13 ago, 2021 - 06:30 • João Malheiro
No espaço de uma semana, os talibãs tomaram o controlo de 11 capitais de província, no Afeganistão.
A ascenção das forças talibãs tem sido imparável, desde que se verificou a retirada de tropas norte-americanas do país do Médio Oriente.
À Renascença, Carlos Branco, major-general e Investigador do IPRI-NOVA, afirma que foi "seguramente" a retirada americana o principal fator para o avanço talibã.
"Os talibãs esperaram que as forças norte-americanas saíssem do caminho e avançaram. As forças de segurança afegãs não estão em condições de fazer frente aos talibãs. Inclusive há relatos de tropas das forças de segurança que se rendem e outras que se juntam mesmo aos rebeldes para lutar contra o Governo", explica.
O Pentágono afirmava, esta quinta-feira, que a queda de Cabul para as mãos dos talibãs não era garantida.
No entanto, Carlos Branco acredita que é "uma questão de tempo", apesar da situação exigir cautela por parte das forças rebeldes.
"Se os talibãs entrarem em Cabul vai ser uma coisa dramática. Correm o risco de ficar numa situação vulnerável, por isso terão de o fazer com muito cuidado", aponta à Renascença.
Sobre a possível reorganização política do Afeganistão, o investigador aconselha uma postura "moderada e cautelosa".
"Está a haver esforços por parte de vários atores regionais para se chegar a uma solução política, o que será extremamente dificil. Os talibã estão por cima e por isso têm mais trunfos numa negociação", conta.
Será por isso importante perceber como os vários grupos étnicos do país vão reagir, "porque não sabemos que unidades estão ou não a resistir aos talibã"; explica Carlos Branco.
O Irão, a China e a Rússia poderão ter capacidade para convencer os talibã a aceitarem uma solução de partilha de poder, mas este cenário é "extremamente improvável".
"Eu teria uma postura mais moderada. É cedo para se tirarem conclusões", reitera o Major-general.
Carlos Branco não acredita que o presidente Joe Biden "volte atrás" na decisão de retirar as tropas norte-americanas do Afeganistão.

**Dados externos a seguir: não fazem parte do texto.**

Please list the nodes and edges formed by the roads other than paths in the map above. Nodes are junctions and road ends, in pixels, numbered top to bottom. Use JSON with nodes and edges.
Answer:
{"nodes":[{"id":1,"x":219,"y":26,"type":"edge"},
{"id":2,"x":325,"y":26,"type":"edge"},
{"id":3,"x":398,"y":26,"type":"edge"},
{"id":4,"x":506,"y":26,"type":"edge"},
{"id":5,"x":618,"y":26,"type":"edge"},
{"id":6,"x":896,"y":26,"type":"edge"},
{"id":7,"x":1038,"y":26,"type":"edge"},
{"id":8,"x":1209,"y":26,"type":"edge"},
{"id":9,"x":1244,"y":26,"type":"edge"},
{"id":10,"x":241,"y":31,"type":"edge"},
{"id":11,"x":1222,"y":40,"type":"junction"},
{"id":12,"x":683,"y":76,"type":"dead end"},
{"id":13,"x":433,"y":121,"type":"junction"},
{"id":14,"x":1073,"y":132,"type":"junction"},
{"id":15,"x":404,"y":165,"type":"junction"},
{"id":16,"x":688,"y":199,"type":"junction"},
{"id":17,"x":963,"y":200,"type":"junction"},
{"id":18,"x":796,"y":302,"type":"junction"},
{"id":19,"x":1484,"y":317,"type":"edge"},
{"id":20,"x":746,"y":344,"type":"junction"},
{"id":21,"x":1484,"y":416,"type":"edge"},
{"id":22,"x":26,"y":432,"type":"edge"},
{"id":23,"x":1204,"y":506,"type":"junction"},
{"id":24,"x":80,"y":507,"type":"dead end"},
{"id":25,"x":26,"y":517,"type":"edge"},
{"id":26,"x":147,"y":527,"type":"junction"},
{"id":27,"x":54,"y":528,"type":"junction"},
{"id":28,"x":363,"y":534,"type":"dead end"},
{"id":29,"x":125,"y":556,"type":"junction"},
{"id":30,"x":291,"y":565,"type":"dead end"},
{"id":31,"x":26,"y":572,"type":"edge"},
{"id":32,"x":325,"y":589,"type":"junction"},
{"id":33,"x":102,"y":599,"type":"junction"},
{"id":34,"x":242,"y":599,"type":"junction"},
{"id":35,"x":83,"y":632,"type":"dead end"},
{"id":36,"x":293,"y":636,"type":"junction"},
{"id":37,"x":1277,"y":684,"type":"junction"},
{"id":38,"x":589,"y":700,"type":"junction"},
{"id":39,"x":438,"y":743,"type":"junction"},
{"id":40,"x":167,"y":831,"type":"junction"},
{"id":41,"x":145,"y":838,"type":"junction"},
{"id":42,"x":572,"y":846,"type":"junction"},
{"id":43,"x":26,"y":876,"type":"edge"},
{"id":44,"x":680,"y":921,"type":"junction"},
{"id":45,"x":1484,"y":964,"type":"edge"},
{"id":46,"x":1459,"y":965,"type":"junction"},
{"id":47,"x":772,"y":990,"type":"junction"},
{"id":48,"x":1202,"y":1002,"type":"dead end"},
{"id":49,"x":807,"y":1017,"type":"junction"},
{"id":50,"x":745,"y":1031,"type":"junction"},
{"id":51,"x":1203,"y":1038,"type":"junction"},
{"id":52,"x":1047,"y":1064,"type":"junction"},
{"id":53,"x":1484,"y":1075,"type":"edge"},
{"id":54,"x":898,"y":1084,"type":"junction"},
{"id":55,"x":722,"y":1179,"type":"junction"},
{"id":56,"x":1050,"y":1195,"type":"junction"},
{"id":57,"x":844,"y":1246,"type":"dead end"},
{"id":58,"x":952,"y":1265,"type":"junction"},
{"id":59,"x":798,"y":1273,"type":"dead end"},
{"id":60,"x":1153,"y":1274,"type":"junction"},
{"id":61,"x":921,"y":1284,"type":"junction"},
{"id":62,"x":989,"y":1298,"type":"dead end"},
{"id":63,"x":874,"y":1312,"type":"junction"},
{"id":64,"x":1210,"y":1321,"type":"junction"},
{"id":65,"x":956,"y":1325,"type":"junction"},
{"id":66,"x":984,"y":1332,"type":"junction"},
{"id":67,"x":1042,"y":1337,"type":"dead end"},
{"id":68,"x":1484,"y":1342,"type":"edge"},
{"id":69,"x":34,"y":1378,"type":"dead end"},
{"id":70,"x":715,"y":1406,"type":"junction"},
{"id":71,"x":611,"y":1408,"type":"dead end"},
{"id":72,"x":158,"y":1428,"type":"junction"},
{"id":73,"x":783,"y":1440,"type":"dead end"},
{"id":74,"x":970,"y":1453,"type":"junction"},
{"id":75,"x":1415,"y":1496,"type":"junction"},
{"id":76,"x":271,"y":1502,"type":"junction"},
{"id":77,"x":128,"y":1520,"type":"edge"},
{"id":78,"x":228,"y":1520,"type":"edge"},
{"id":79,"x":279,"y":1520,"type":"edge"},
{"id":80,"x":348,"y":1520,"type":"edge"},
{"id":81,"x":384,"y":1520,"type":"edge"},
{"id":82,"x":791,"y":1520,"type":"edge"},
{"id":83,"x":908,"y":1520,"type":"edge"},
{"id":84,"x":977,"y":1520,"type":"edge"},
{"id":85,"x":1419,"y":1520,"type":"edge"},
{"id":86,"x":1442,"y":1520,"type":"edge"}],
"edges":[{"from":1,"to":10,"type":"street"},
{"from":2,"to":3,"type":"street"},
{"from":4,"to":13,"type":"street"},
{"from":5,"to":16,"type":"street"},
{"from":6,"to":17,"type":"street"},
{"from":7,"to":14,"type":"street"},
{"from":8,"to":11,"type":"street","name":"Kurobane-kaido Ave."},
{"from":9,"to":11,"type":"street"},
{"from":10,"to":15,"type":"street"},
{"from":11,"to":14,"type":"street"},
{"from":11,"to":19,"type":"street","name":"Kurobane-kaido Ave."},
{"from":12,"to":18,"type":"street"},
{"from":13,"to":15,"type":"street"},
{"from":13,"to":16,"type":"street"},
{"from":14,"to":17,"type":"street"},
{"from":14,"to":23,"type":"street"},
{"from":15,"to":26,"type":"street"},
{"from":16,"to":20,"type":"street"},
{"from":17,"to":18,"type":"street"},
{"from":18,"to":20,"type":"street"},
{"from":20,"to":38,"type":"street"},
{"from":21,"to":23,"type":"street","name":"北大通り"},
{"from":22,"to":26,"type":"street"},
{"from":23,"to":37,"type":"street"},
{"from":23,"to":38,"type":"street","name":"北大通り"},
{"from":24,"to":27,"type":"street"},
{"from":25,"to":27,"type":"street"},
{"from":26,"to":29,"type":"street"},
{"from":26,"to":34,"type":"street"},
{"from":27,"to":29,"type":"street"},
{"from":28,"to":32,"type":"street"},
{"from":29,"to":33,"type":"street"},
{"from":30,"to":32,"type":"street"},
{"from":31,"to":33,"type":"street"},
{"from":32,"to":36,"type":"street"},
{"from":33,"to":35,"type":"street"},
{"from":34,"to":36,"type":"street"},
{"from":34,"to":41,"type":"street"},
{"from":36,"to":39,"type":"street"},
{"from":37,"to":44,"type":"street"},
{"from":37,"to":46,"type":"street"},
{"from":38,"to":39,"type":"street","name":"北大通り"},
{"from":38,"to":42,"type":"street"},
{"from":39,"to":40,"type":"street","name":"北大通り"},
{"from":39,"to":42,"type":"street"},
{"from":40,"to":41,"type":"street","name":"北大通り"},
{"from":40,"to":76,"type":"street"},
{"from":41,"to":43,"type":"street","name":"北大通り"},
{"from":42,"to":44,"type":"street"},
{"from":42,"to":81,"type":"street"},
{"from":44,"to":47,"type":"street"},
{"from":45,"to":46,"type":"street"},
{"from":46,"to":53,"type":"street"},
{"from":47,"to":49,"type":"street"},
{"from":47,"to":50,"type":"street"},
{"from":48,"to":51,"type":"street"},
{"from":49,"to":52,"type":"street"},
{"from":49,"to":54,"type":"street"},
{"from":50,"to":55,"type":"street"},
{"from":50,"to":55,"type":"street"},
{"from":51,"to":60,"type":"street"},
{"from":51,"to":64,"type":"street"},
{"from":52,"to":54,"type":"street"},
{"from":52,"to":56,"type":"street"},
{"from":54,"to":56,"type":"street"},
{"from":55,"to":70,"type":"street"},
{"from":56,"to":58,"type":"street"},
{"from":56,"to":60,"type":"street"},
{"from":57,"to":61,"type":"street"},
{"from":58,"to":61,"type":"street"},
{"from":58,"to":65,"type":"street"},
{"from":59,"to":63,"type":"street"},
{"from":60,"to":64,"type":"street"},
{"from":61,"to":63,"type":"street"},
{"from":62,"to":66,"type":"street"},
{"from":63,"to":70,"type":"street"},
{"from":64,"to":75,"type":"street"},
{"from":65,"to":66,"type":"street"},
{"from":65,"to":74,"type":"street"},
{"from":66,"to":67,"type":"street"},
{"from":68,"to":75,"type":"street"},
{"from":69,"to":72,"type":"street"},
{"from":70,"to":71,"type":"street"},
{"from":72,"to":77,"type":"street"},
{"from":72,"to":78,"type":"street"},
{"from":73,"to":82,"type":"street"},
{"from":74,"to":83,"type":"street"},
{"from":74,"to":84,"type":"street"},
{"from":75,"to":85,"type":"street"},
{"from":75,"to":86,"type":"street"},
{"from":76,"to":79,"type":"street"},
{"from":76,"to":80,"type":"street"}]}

"Não faz sentido que os norte-americanos voltem ao Afeganistão. O maior problema deles agora é a China e depois ainda há outras prioridades", explica.
A ocupação norte-americana do território, que durou 20 anos, foi motivada por outras questões para além do combate ao terrorismo, segundo aponta o investigador.
"Os norte-americanos estavam preocupados com o Afeganistão porque precisavam de construir um oleoduto e ter entrada na Ásia Central e controlar os fluxos de petróleo e de gás dessa zona, prejudicando a Rússia.
A invasão já estava programa antes do 11 de setembro. O 11 de setembro serviu de pretexto", afirma Carlos Branco, à Renascença.
O Major-general aponta ainda o anúncio de retirada norte-americana, em 2009, por parte do então presidente Barack Obama, como o momento-chave do conflito atual.
"Esse anúncio dá indicação aos talibãs para esperarem pela sua vez. O presidente Obama nunca se envolveu num programa de conversações e negociações a sério. Todo o processo negocial era inconsequente", aponta.
Questionado sobre as principais mudanças sociais de um Afeganistão sob controlo talibã, Carlos Branco aponta, fundamentalmente, a maior segurança.
"Um dos motivos pela população ter aderido à aparição dos talibãs, em 1994, foi por eles terem acabado com a guerra civil e imposto ordem. É o que vai acontecer agora também", aponta à Renascença.
Reconhecendo os talibãs como um movimento de guerrilha "altamente conservador e retrógada", o investigador diz que isso pouco mudará a vida social afegã.
Isto porque o Afeganistão já é um país pré moderno e altamente conservador, segundo a visão do investigador.
Carlos Branco acredita que é fácil construir "mitos e propaganda a demonizar os talibãs", no Ocidente, e que isso retira "capacidade de compreender os conflitos".
"Os talibãs são um movimento guerrilha, exatamente como os que havia nas colónias portuguesas. A diferença é que esses eram contra o colonialismo, enquanto os talibãs são contra a invasão do inimigo. E o Ocidente nunca conseguiu apresentar um argumento mais forte que o da invasão do inimigo", conclui.